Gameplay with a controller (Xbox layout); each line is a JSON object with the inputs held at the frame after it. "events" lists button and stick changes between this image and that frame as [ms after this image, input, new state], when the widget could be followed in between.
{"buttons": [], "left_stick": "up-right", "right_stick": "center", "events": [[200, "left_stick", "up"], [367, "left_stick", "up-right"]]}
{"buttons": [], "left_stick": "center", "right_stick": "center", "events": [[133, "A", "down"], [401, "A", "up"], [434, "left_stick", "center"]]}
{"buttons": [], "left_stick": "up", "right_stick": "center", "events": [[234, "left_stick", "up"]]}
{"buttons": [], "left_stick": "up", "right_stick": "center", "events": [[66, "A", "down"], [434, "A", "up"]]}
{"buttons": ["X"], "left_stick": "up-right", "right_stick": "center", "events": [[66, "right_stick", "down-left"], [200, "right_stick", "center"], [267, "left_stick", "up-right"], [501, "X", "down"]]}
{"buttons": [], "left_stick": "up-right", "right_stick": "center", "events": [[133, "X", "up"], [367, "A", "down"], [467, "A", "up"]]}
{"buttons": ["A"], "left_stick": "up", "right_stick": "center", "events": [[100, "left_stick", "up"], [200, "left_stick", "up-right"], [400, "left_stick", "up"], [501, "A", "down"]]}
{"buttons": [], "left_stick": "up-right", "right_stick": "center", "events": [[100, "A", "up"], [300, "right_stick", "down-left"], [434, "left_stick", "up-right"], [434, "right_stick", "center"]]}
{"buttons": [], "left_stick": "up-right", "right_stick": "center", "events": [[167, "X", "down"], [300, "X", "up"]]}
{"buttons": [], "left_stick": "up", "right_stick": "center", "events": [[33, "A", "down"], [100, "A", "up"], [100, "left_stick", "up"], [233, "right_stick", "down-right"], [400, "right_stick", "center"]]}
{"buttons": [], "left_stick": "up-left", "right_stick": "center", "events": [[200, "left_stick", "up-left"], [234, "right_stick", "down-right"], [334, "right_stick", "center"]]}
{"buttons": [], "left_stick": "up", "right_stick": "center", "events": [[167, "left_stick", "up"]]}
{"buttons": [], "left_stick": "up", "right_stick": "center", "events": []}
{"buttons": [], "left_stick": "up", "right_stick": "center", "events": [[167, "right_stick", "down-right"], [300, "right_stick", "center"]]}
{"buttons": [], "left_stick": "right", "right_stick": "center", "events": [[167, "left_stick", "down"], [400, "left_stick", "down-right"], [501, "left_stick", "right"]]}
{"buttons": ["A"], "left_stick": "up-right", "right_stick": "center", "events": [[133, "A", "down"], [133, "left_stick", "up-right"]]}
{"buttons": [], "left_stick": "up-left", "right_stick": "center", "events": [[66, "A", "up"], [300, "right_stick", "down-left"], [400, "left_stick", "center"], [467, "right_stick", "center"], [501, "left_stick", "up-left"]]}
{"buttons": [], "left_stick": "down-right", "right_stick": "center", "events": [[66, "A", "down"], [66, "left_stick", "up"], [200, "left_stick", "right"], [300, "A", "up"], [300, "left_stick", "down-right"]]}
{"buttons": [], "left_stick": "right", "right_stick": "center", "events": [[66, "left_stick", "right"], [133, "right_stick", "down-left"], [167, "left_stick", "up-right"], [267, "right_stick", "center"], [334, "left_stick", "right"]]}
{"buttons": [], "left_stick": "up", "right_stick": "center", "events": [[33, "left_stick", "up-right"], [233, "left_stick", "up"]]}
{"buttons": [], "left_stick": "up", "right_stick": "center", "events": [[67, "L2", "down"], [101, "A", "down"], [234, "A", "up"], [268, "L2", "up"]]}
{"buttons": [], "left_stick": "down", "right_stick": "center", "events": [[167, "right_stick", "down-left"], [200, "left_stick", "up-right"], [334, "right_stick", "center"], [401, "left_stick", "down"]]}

....................

## Task objective
Copy out every record exactly; leave nothing out.

## Finished task
Gameplay with a controller (Xbox layout); each line is a JSON object with the inputs held at the frame after it. "events" lists button and stick changes between this image and that frame as [ms after this image, input, new state], when the widget could be followed in between.
{"buttons": [], "left_stick": "up-right", "right_stick": "center", "events": [[200, "left_stick", "up"], [367, "left_stick", "up-right"]]}
{"buttons": [], "left_stick": "center", "right_stick": "center", "events": [[133, "A", "down"], [401, "A", "up"], [434, "left_stick", "center"]]}
{"buttons": [], "left_stick": "up", "right_stick": "center", "events": [[234, "left_stick", "up"]]}
{"buttons": [], "left_stick": "up", "right_stick": "center", "events": [[66, "A", "down"], [434, "A", "up"]]}
{"buttons": ["X"], "left_stick": "up-right", "right_stick": "center", "events": [[66, "right_stick", "down-left"], [200, "right_stick", "center"], [267, "left_stick", "up-right"], [501, "X", "down"]]}
{"buttons": [], "left_stick": "up-right", "right_stick": "center", "events": [[133, "X", "up"], [367, "A", "down"], [467, "A", "up"]]}
{"buttons": ["A"], "left_stick": "up", "right_stick": "center", "events": [[100, "left_stick", "up"], [200, "left_stick", "up-right"], [400, "left_stick", "up"], [501, "A", "down"]]}
{"buttons": [], "left_stick": "up-right", "right_stick": "center", "events": [[100, "A", "up"], [300, "right_stick", "down-left"], [434, "left_stick", "up-right"], [434, "right_stick", "center"]]}
{"buttons": [], "left_stick": "up-right", "right_stick": "center", "events": [[167, "X", "down"], [300, "X", "up"]]}
{"buttons": [], "left_stick": "up", "right_stick": "center", "events": [[33, "A", "down"], [100, "A", "up"], [100, "left_stick", "up"], [233, "right_stick", "down-right"], [400, "right_stick", "center"]]}
{"buttons": [], "left_stick": "up-left", "right_stick": "center", "events": [[200, "left_stick", "up-left"], [234, "right_stick", "down-right"], [334, "right_stick", "center"]]}
{"buttons": [], "left_stick": "up", "right_stick": "center", "events": [[167, "left_stick", "up"]]}
{"buttons": [], "left_stick": "up", "right_stick": "center", "events": []}
{"buttons": [], "left_stick": "up", "right_stick": "center", "events": [[167, "right_stick", "down-right"], [300, "right_stick", "center"]]}
{"buttons": [], "left_stick": "right", "right_stick": "center", "events": [[167, "left_stick", "down"], [400, "left_stick", "down-right"], [501, "left_stick", "right"]]}
{"buttons": ["A"], "left_stick": "up-right", "right_stick": "center", "events": [[133, "A", "down"], [133, "left_stick", "up-right"]]}
{"buttons": [], "left_stick": "up-left", "right_stick": "center", "events": [[66, "A", "up"], [300, "right_stick", "down-left"], [400, "left_stick", "center"], [467, "right_stick", "center"], [501, "left_stick", "up-left"]]}
{"buttons": [], "left_stick": "down-right", "right_stick": "center", "events": [[66, "A", "down"], [66, "left_stick", "up"], [200, "left_stick", "right"], [300, "A", "up"], [300, "left_stick", "down-right"]]}
{"buttons": [], "left_stick": "right", "right_stick": "center", "events": [[66, "left_stick", "right"], [133, "right_stick", "down-left"], [167, "left_stick", "up-right"], [267, "right_stick", "center"], [334, "left_stick", "right"]]}
{"buttons": [], "left_stick": "up", "right_stick": "center", "events": [[33, "left_stick", "up-right"], [233, "left_stick", "up"]]}
{"buttons": [], "left_stick": "up", "right_stick": "center", "events": [[67, "L2", "down"], [101, "A", "down"], [234, "A", "up"], [268, "L2", "up"]]}
{"buttons": [], "left_stick": "down", "right_stick": "center", "events": [[167, "right_stick", "down-left"], [200, "left_stick", "up-right"], [334, "right_stick", "center"], [401, "left_stick", "down"]]}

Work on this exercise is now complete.